Layman Statement: Irritable bowel syndrome (IBS) is a common gastrointestinal disorder
characterized by chronic abdominal pain associated with an alteration in bowel habits with
diarrhea and/or constipation. IBS patients with diarrhea have been shown to have a "leaky
gut" in which bacteria and toxins may penetrate the gut wall, termed increased membrane
permeability. The current proposal will investigate oral glutamine supplementation as a
treatment of symptoms and "leaky gut" in diarrhea-predominant IBS patients.
Inclusion Criteria:
- men and women age 18-72 years old that meet the Rome III criteria for
diarrhea-predominant IBS (D-IBS) for at least 1 year prior to study
- increased intestinal membrane permeability on Lactulose/Mannitol permeability test
- score between 37 and 110 on the Functional Bowel Disorder Severity Index (FBDSI)

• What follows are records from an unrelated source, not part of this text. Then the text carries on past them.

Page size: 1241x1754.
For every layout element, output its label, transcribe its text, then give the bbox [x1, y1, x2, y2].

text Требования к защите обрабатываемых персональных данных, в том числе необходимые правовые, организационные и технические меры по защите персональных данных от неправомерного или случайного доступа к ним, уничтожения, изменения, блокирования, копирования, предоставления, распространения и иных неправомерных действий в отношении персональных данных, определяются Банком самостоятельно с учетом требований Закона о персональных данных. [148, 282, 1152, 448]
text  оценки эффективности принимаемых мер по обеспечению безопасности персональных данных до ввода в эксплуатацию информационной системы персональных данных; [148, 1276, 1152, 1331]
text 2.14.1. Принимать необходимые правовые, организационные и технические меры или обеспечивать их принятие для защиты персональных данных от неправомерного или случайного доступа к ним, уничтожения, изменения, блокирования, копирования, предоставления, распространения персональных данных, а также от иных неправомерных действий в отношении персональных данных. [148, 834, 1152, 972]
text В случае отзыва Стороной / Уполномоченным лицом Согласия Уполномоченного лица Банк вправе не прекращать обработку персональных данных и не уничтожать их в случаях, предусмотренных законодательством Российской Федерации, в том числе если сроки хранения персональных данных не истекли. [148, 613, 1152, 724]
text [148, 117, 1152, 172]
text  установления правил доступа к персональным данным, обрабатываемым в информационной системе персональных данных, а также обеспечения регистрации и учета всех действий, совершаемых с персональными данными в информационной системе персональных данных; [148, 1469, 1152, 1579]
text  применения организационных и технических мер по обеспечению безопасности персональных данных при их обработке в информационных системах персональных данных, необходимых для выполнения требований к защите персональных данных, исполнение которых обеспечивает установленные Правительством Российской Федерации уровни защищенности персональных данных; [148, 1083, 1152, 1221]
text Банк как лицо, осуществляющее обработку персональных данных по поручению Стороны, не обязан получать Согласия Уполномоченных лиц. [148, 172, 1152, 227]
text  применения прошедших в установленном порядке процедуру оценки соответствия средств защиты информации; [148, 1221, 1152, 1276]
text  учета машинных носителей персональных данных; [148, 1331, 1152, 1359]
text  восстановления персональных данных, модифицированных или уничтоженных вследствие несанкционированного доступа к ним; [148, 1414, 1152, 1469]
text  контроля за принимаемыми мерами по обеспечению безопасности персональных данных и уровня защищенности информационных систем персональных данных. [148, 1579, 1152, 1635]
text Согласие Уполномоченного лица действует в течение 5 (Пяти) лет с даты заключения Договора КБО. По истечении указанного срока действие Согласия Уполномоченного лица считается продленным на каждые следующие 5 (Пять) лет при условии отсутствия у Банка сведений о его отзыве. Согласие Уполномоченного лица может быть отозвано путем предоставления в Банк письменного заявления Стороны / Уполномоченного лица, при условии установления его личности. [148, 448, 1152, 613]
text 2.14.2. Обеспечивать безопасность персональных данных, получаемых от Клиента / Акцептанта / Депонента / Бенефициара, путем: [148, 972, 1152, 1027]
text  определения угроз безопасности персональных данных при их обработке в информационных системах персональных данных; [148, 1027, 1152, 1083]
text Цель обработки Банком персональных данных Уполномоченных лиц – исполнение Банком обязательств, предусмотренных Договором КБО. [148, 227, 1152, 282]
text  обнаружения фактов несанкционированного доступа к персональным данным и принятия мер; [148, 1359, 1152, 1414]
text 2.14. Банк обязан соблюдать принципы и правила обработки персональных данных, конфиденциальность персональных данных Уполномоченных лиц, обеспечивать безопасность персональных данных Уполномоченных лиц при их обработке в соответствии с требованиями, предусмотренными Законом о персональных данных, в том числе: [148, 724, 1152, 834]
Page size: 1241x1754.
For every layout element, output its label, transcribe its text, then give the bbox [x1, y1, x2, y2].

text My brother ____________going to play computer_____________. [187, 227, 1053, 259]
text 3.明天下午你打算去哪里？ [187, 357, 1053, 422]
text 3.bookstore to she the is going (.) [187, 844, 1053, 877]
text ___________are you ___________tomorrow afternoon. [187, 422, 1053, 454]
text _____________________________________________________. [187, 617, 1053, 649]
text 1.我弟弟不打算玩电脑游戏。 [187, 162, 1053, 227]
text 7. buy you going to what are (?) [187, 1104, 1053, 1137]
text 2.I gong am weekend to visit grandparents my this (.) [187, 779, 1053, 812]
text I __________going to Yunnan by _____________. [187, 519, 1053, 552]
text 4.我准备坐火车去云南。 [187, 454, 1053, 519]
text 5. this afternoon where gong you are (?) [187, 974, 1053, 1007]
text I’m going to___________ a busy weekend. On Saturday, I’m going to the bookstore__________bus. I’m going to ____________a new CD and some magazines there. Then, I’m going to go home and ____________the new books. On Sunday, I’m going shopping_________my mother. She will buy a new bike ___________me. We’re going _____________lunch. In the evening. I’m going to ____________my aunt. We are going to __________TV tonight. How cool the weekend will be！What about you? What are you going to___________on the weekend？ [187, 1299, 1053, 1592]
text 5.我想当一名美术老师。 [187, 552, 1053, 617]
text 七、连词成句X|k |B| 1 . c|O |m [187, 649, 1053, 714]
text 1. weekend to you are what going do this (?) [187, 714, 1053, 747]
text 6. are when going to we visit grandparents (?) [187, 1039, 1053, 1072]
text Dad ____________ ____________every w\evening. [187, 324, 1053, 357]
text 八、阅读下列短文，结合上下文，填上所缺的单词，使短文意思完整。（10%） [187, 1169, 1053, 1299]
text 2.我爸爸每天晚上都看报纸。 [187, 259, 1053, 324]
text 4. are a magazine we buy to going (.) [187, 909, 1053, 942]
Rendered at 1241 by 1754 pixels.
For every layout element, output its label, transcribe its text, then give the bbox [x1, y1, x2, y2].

- able and willing to cooperate with the study
- *absence of alcohol ingestion for 2 weeks prior to inclusion into study and
throughout the study duration
Exclusion Criteria:
- current participation in another research protocol or unable to give informed consent
- women with a positive urine pregnancy test or breastfeeding
- history of inflammatory bowel disease, lactose intolerance, and/or celiac sprue
- + hydrogen breath test for bacterial overgrowth
- + antiendomysial antibody titer
- use of nonsteroidal antinflammatory drug(NSAIDs) 2 weeks before or during the study
- known allergy to glutamine
- abdominal surgery except for removal of gallbladder, uterus, or appendix >6 months
prior to entry into the study
- Beck Depression Inventory score of ≥30, State Trait Anxiety Inventory ≥53.